Microsoft speichert IP-Adressen künftig kürzer

Speicherdauer sinkt bei Suchanfragen von 18 auf 6 Monate
Von AFP / Marc Kessler

Microsoft will bestimmte Daten von Internetnutzern künftig kürzer speichern als bisher. Die Speicherdauer für IP-Adressen werde bei Suchanfragen von 18 auf 6 Monate verkürzt, kündigte der US-Konzern heute in Brüssel an. Das Unternehmen betreibt die Suchmaschine Bing, mit der Nutzer im Internet gezielt bestimmte Seiten finden können. Wie Konkurrenten, darunter Google, speichert Microsoft bei jeder Suche die IP-Adresse, über die einzelne Nutzer beziehungsweise Computer zu identifizieren sind.

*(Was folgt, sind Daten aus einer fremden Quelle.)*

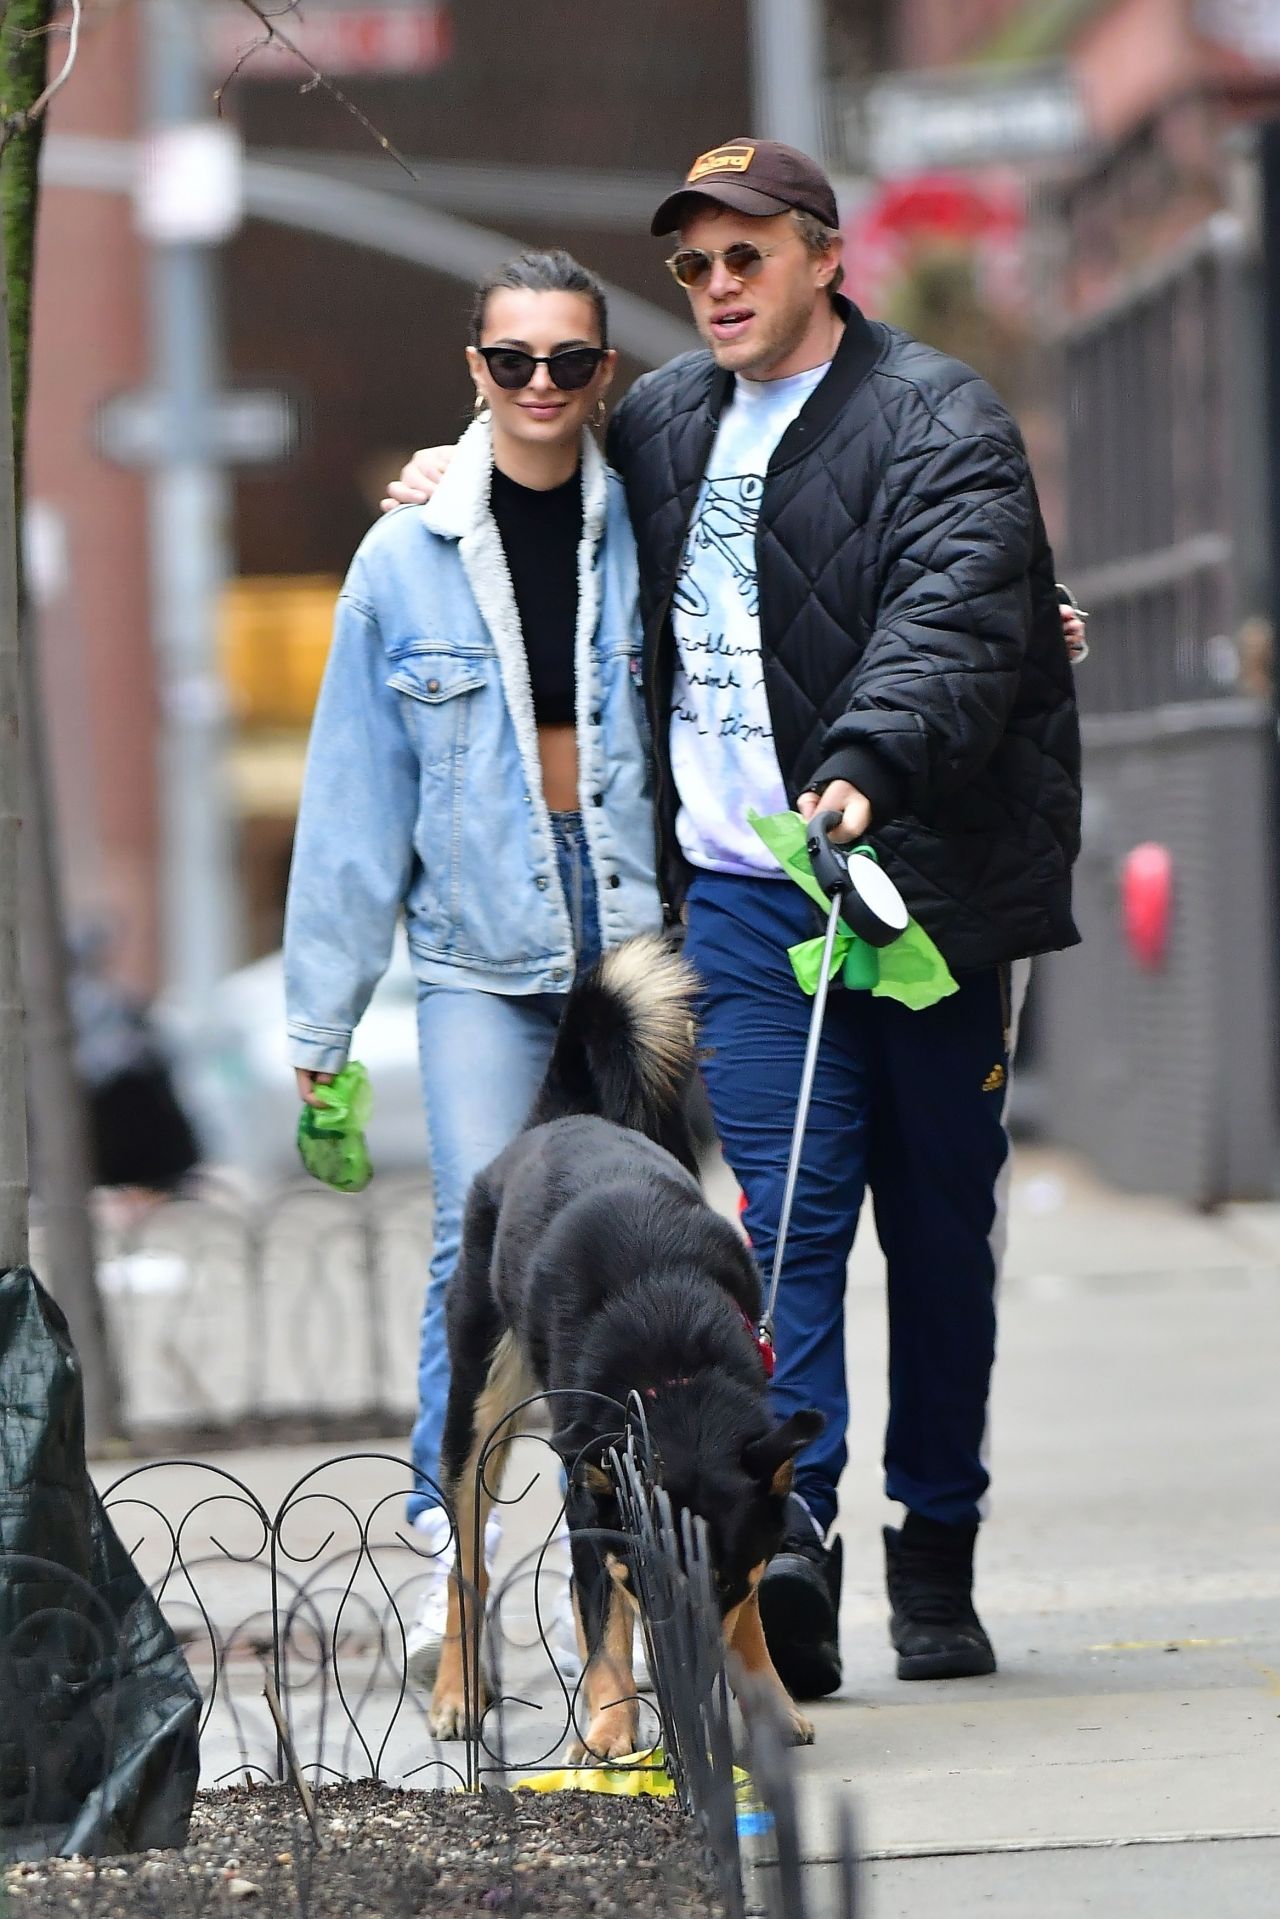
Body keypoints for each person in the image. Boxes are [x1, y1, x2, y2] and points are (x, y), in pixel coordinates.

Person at [385, 139, 1084, 1703]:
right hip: (751, 908)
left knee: (943, 1235)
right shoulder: (662, 423)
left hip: (923, 897)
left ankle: (937, 1547)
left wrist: (864, 769)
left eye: (744, 256)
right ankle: (794, 1536)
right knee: (784, 1226)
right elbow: (544, 452)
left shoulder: (940, 418)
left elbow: (956, 618)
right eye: (692, 265)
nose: (714, 288)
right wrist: (458, 467)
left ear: (825, 256)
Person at [285, 250, 663, 1687]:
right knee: (480, 1249)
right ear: (476, 373)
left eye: (572, 362)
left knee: (628, 1268)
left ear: (607, 374)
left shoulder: (653, 521)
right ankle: (455, 1587)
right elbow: (352, 798)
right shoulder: (406, 557)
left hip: (629, 936)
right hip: (474, 952)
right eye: (515, 363)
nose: (544, 388)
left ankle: (618, 1616)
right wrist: (319, 1017)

Die Regelung gelte weltweit, sagte ein Microsoft-Experte. In Europa hatten sich Datenschutzbehörden wiederholt für eine Begrenzung auf 6 Monate ausgesprochen. Marktführer Google bekräftigte im Dezember, die Daten 9 Monate speichern zu wollen, nachdem es dort ehemals ebenfalls 18 Monate gewesen waren.

Solche Daten sind für die Suchmaschinen-Anbieter wertvoll. Sie können unter anderem Aufschluss über die Interessen und persönlichen Beziehungen der Internetnutzer geben. Werbekunden können damit zielgenauere Anzeigen schalten.